A native Nebraskan, Leifeld joined Byerly in 1974 after graduating from the Spartan School of Aeronautics. The first Commander he worked on was a Model 560. Since then he has maintained just about every Commander model ever produced including the 500/A/B/S, 680/T/V/W, the 685 and 700, the 690/A/B and every JetProp model.
Over the years he has seen and been involved in all of the ground-breaking upgrades to Commanders that have kept them at the sharp end of the twin-turboprop market. He has overseen many Dash 10T engine conversions as well as seven Grand Renaissance projects, one of which was the centerpiece of the Twin Commander Aircraft display at the 1998 NBAA Convention.
Leifeld was named Byerly’s Service Manager in 1980, and since 1983 he has overseen maintenance of a 500S and a 690C, each owned by the same person over those 33 years. In 1995 the FAA’s Springfield FSDO named him Mechanic of the Year, and he retired this year as the big dog in Byerly’s shop—Director of Maintenance. Ryan Grenhoff, an experienced Byerly technician and FAA Inspector, took over from Leifeld as Director of Maintenance.
Leifeld earned his Private pilot certificate while at Byerly, and has flown in the Goodyear Blimp, a Ford Tri-motor, a Boeing B17 and North American AT6.
One of the things of which Leifeld is proudest is his involvement with Bob Hoover, the legendary Air Force, North American factory, and airshow pilot widely regarded as one of the best pilots ever. He provided Hoover with a temporary replacement 500S for an airshow when Hoover’s Commander had a mechanical issue. In 2003 Leifeld signed off the special flight permit that cleared the way for Hoover to ferry his 500 from Lakeland, Florida, to Dulles Airport in Washington, D.C., where it was put on permanent display at the Smithsonian National Air and Space Museum’s Steven F. Udvar-Hazy Center.
Leifeld has been to the museum. “It was great to see Byerly Aviation’s name on the side of the Shrike that is displayed for all the world to see for many years to come,” he commented. “It gave me a wonderful sense of accomplishment.”
Leifeld is rightfully proud of his career choice, and his loyalty to Byerly Aviation. “I am very proud to not only call myself an aircraft mechanic, but also a Commander mechanic,” he says. “Thank you to Byerly Aviation and Twin Commander Aircraft for the adventure of a lifetime, to serve in my chosen profession.”

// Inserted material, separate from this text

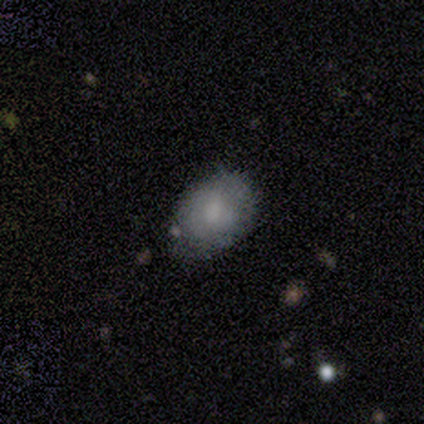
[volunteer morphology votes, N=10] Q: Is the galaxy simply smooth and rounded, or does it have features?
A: smooth — 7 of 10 (70%).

Ever the dedicated service manager, Leifeld recognized his colleagues for their good service. “I would like to thank Byerly’s current mechanics and past mechanics for all the maintenance they performed to deliver our customers’ aircraft in a timely manner while I was service manager,” he said.
And, the good husband and father as well: “Also, I would like to thank my wife Linda and my three sons, Shane, Trevor, and Jared, for all their support over all those years.”
Leifeld retires a happy, satisfied man. “I am taking time to reflect on the past 42 years in aviation and traveling with my wife,” he noted. “Most of all I am looking forward to new adventures.”